Logging initialized using configuration in file:/etc/hive/conf.dist/hive-log4j.properties
hive> set env:HOME; <-- display HOME variable in env namespace
env:HOME=/home/cloudera
hive> set; <-- display all variables
...
hive> set -v; <-- display even more variables
...
hive> set hivevar:foo=bar; <-- set foo variable in hivevar namespace to bar

-e query_string and -S options

-e option allows you to execute a list of semicolon-separated queries as an input string. -S option for silent mode will remove non-essential output.
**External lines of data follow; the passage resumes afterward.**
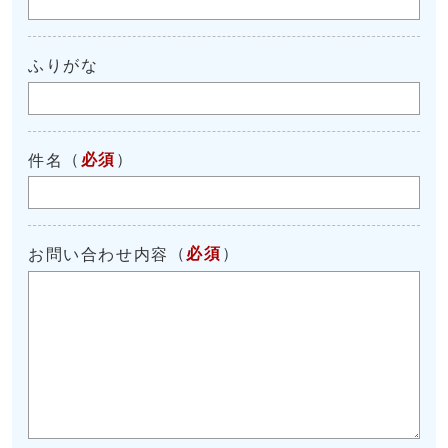
ふりがな
（
必須
）
件名
（
必須
）
お問い合わせ内容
For example:

1
2
3
4
5
6
$ hive -e "SELECT * FROM mytable LIMIT 3";
OK
name1 10
name2 20
name3 30
Time taken: 4.955 seconds
1
2
3
4
$ hive -S -e "select * FROM mytable LIMIT 3"
name1 10
name2 20
name3 30

Tip: To quickly search for the full name of a property that you only remember part of its name, pipe the Hive’s SET command output to grep. For example:

1
2
3
[cloudera@quickstart temp]$ hive -S -e "set" | grep warehouse
hive.metastore.warehouse.dir=/user/hive/warehouse
hive.warehouse.subdir.inherit.perms=true

-f script_file option

This option allows you to execute one or more queries contained in a script file. If you are already within the Hive CLI, you can use the SOURCE command to execute a script file. For example:

1
2
3
4
$ cat /path/to/file/withqueries.hql
SELECT x.* FROM src x;
$ hive
hive> source /path/to/file/withqueries.hql;

-i filename option

This option lets you specify an initialization file with a list of commands for the CLI to run when it starts. The default initialization file is the file $HOME/.hiverc if it exists.

Tips

  • To print column headers (disabled by default), set the hiveconf property hive.cli.print.header to true: set hive.cli.print.header=true;.
  • Hive has a command history, saved into a file $HOME/.hivehistory. Use the up and down arrow keys to scroll through previous commands.
  • To run HDFS commands from within Hive CLI, drop the hdfs. For example:
1
2
3
hive> dfs -ls input; 
Found 1 items
-rw-r--r--   1 cloudera cloudera         31 2015-01-15 18:04 input/wordcount.txt
  • To run the bash shell commands from within Hive CLI, prefix ! before the bash commands and terminate the line with a semicolon (;). Note that interactive commands, shell pipes |, and file globs * will not work. Example:
1
2
hive> !pwd;
hive> /home/cloudera/temp
  • Set the property set hive.exec.mode.local.auto=true; to use local mode more aggressively and gain performance in Hive queries, especially when working with small data sets.